8. The cross-domain guided collaborative detection method for wind turbine defects according to claim 4, characterized in that, Based on the compensation coefficient, the multimodal detection data is subjected to dimensional interference decoupling and feature compensation, including at least one of the following: Based on the characteristics of sound wave signals, compensate for frequency interference caused by wind noise; Based on visual image characteristics, compensate for distortions caused by changes in lighting and the curved surface of the tower; Based on the vibration spectrum characteristics, compensate for the spectral superposition interference caused by the vibration of the unit itself during operation; For tilt angle data, compensate for the tower's elastic deformation interference caused by wind load.

9. The cross-domain guided collaborative detection method for wind turbine defects according to claim 1, characterized in that, The near-field reference data includes the three-dimensional coordinates, standard tilt angle, reference vibration characteristics, and standard visual image of the preset reference position of the tower.

10. A cross-domain guided collaborative detection system for wind turbine defects, characterized in that, include: The data acquisition module is used to acquire full-domain scan data obtained by the UAV after calibration based on a preset cross-domain spatiotemporal synchronization benchmark, which is used to perform full-domain scans on the blades and towers of wind turbine units that are running without stopping.
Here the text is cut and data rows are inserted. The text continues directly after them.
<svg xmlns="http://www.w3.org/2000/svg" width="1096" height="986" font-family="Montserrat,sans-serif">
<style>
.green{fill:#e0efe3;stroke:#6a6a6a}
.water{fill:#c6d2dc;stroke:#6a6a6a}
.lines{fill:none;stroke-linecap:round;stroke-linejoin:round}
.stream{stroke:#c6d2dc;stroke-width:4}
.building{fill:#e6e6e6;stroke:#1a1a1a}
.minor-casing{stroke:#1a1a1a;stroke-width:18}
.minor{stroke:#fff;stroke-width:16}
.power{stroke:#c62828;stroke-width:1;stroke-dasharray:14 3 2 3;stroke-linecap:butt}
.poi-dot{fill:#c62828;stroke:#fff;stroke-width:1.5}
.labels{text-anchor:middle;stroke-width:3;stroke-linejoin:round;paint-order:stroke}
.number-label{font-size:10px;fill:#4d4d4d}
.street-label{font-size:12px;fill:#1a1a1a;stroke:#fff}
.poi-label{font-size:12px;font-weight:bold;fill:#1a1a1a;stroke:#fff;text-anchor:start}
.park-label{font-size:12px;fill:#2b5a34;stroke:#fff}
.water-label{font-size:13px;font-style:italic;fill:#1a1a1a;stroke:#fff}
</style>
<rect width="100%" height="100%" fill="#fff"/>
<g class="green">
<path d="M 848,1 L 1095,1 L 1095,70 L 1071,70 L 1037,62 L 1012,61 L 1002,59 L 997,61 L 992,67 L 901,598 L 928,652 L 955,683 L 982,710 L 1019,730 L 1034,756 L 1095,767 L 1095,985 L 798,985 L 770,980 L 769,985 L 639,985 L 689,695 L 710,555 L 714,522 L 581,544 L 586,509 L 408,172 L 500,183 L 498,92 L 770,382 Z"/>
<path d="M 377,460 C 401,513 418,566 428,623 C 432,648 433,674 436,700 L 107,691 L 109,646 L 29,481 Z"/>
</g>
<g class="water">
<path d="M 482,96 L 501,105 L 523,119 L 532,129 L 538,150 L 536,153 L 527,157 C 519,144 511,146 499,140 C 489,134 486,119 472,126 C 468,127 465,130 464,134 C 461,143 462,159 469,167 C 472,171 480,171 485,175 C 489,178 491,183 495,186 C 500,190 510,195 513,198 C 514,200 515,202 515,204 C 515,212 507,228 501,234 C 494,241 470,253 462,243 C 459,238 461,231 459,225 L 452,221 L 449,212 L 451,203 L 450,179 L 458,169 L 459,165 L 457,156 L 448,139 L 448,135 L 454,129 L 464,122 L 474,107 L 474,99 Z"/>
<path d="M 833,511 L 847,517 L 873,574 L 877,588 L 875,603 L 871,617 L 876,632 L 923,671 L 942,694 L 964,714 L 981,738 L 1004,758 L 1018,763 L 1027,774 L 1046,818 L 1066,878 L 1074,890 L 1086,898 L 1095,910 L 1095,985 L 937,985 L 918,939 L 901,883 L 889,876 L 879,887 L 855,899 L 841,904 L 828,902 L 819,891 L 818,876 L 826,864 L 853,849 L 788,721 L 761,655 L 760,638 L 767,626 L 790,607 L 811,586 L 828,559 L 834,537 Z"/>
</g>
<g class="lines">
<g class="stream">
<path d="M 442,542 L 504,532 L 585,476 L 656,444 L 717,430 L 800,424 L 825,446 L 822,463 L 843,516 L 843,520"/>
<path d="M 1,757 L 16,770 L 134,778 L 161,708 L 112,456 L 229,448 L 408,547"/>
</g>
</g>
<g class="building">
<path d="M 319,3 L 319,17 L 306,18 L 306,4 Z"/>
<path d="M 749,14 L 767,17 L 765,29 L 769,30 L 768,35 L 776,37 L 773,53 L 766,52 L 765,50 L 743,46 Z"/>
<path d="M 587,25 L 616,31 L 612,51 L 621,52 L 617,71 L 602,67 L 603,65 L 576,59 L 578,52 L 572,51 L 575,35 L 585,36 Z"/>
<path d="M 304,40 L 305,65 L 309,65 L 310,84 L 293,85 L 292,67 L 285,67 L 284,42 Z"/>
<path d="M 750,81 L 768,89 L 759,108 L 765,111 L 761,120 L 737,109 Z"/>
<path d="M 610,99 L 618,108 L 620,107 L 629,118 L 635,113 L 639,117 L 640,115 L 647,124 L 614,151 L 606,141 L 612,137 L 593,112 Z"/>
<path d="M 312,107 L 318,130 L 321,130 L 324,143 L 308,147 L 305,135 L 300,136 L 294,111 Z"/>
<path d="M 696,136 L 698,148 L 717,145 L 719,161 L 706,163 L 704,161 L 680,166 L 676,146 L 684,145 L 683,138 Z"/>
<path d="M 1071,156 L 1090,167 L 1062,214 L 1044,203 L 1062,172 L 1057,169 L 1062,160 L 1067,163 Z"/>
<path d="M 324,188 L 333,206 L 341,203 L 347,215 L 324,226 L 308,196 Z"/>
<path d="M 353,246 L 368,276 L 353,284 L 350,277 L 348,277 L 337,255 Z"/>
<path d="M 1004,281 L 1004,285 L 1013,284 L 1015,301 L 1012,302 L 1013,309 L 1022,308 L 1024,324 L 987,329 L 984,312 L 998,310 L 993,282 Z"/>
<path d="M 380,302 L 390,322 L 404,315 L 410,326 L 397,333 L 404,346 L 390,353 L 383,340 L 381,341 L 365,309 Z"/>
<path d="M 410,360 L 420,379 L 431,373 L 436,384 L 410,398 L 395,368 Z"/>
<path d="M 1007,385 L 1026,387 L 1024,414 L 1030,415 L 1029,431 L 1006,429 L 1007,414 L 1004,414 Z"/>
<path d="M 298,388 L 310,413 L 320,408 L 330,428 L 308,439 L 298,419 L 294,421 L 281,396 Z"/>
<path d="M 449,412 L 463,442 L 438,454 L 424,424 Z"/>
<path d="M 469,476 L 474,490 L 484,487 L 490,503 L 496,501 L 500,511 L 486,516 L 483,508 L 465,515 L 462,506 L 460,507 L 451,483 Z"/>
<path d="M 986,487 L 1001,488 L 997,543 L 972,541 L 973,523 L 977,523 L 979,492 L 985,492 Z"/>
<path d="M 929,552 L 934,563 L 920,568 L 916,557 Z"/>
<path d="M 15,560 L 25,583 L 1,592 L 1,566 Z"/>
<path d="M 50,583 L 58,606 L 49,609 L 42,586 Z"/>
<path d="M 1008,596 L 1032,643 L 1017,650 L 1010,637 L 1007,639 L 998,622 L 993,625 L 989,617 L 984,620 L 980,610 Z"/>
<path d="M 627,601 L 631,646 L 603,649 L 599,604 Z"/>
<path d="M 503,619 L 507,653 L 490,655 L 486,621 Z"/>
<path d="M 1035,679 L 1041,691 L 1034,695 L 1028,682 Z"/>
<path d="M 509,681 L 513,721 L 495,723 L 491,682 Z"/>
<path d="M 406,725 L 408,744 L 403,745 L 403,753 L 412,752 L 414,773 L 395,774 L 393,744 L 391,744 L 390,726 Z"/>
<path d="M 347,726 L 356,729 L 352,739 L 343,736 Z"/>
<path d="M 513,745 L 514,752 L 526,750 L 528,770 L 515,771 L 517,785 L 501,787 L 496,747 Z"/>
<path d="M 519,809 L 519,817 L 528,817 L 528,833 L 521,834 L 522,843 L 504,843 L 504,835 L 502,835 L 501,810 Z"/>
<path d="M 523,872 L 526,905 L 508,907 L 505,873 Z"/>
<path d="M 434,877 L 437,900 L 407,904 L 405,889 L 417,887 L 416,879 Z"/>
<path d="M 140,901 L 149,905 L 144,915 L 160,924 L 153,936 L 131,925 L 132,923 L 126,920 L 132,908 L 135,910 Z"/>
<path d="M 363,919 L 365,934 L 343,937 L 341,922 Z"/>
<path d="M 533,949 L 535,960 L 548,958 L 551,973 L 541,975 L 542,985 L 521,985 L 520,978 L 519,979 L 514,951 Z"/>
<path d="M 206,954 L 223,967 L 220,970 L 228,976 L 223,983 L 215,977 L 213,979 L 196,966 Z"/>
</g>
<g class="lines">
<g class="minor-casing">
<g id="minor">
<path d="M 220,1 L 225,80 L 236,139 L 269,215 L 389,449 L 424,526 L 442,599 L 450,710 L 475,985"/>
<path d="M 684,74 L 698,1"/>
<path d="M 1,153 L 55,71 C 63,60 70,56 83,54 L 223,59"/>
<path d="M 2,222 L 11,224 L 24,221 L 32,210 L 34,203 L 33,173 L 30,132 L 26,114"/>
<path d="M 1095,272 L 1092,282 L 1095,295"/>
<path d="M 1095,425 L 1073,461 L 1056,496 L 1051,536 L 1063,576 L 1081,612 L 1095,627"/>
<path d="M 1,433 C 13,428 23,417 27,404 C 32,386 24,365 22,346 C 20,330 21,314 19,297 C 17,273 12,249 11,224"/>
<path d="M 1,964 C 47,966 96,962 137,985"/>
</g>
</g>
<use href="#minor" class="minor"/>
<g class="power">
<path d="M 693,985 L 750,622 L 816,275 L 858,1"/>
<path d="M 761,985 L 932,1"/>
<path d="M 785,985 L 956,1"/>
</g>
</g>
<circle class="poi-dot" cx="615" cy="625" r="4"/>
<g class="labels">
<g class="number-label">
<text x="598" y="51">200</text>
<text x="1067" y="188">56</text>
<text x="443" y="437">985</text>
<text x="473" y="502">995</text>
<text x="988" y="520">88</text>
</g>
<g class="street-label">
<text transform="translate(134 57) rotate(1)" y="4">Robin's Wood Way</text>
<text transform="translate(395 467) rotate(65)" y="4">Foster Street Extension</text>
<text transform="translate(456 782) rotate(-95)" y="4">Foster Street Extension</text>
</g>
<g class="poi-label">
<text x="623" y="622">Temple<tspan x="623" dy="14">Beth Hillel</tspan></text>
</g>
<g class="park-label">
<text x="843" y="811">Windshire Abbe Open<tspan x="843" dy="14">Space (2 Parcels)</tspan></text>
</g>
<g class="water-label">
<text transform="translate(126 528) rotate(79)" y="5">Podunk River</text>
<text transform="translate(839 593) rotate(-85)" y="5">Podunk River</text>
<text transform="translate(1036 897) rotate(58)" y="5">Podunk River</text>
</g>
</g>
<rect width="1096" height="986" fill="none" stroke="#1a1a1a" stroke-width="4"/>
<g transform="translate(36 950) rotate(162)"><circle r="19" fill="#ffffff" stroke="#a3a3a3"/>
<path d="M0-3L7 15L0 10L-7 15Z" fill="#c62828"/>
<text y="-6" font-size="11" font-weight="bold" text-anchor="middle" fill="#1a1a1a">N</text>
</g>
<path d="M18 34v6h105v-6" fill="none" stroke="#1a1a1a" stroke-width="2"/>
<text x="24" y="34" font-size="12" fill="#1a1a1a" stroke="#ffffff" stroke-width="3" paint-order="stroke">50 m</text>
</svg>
The benchmark acquisition module is used to acquire near-field benchmark data collected by the climbing robot at a preset benchmark position on the wind turbine tower. The feature stitching module is used to stitch spatiotemporal features of the full-domain scan data with the near-domain reference data as anchor points to determine the suspected defect area and its spatial location. The detection and scheduling module is used to schedule the climbing robot to move to the target site corresponding to the spatial position for fixed-point detection and to obtain multimodal detection data. The interference compensation module is used to combine the real-time acquired wind farm conditions and unit operating parameters to perform interference compensation on the multimodal detection data and obtain compensated feature information. The compensated feature information is used to characterize the defect features of the target site.